Read about the B-tree data structure in section 7.1. Note that the author provides code outlines for the B-tree insertion and deletion methods in that section that you can use as a starting point.

What to do

Your assignment is to construct a B-tree class. You should use the following class for the nodes of the B-tree:

template <typename T,int M>
class BTreeNode {
  friend class BTree<T,M>;
public:
  BTreeNode();
  BTreeNode(const T& el);
private:
  bool leaf;
  int keyTally;
  T keys[M-1];
  BTreeNode* pointers[M];
};

The keyTally member variable indicates how many of the M-1 possible keys in the node are currently being used.

Your B-tree class should support the following operations:

You will also want to construct a test program to test your B-tree class. Have the test program read a list of integers from a text file and insert those integers into an initially empty B-tree. Then, read a second list of integers from a second text file and have the B-tree remove those data items. Finally, have your test program run a traversal of the B-tree to print its contents out to cout. To make sure that you are testing your B-tree class thoroughly enough, make sure that you add enough data items to the tree to get the tree to reach a height of at least two.

Additional resources

Here are some additional resources to help you with this assignment.

First, here are a pair of data sets for you to use. The first is a list of input data values you can use as data to insert into your BTree. The list contains 100 random numbers from the range 0-999. The list contains no duplicates. The second is a list of data items to remove from your BTree. This contains 40 random numbers from the range 0 - 999. Each one of these numbers is guaranteed to have already appeared in the list of data items to insert.

I suggest you use these input data values with a tree of arity M = 6. Once you get that arity working to your satisfaction you should also try using the same data sets with trees of arity M = 5 and M = 4. Your BTree class should be able handle all of these different arities correctly.

Next, here are a pair of helpful methods. These methods can be used to emit snapshots of your BTree structure that you can view in Mathematica.
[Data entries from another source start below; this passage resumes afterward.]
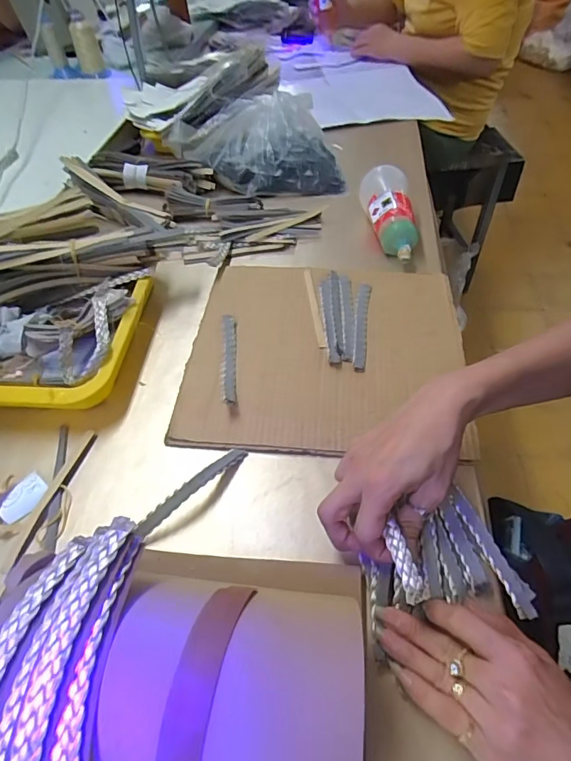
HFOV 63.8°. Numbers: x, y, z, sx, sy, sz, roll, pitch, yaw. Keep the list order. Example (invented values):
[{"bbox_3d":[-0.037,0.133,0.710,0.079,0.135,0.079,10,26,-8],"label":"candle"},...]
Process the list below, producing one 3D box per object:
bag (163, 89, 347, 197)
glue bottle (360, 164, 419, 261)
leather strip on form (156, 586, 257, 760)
[{"bbox_3d":[-0.051,-0.370,0.718,0.262,0.086,0.185,-7,49,-3],"label":"bag"},{"bbox_3d":[0.136,-0.212,0.595,0.060,0.061,0.142,-2,51,-1],"label":"glue bottle"},{"bbox_3d":[-0.040,0.143,0.227,0.021,0.030,0.087,10,50,11],"label":"leather strip on form"}]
template <typename T, int M>
void BTreeNode<T, M>::snapShot(std::ostream& out) {
  out << '\"' << keys[0];
  for (int n = 1; n < keyTally; n++) {
    out << ':' << keys[n];
  }
  out << '\"';
  if (!leaf) {
    out << '[';
    pointers[0]->snapShot(out);
    for (int n = 1; n <= keyTally; n++) {
      out << ',';
      pointers[n]->snapShot(out);
    }
    out << ']';
  }
}
template <typename T, int M>
void BTree<T, M>::snapShot(std::ostream& out) {
  out << "TreeForm[";
  root->snapShot(out);
  out << ']' << std::endl;
}

Finally, here is some advice on how to handle consolidations. One of the things you should be prepared for is cascading consolidations. One way that this can happen is that you remove a key from a leaf, which causes the leaf to underflow. After looking at both the left and right siblings of the leaf you see that the node and its sibling contain too few keys, so you should consolidate the leaf and its sibling into one leaf and also remove a key from the parent. In rare cases removing a key from the parent will cause the parent to also underflow, triggering the need to consolidate the parent with one of its siblings. In that case, you will need a pointer to the parent of the parent to be able to do that second consolidation. To obtain that grandparent pointer you will have no choice but to use a search process: back up to the root of the tree and conduct a search for one of the keys in the parent. As you do that search, maintain a trailing pointer that always lags one step behind the current search node. When the search node arrives at the parent, you will then be able to return the parent of that parent, which is the node you will need access to for the second consolidation.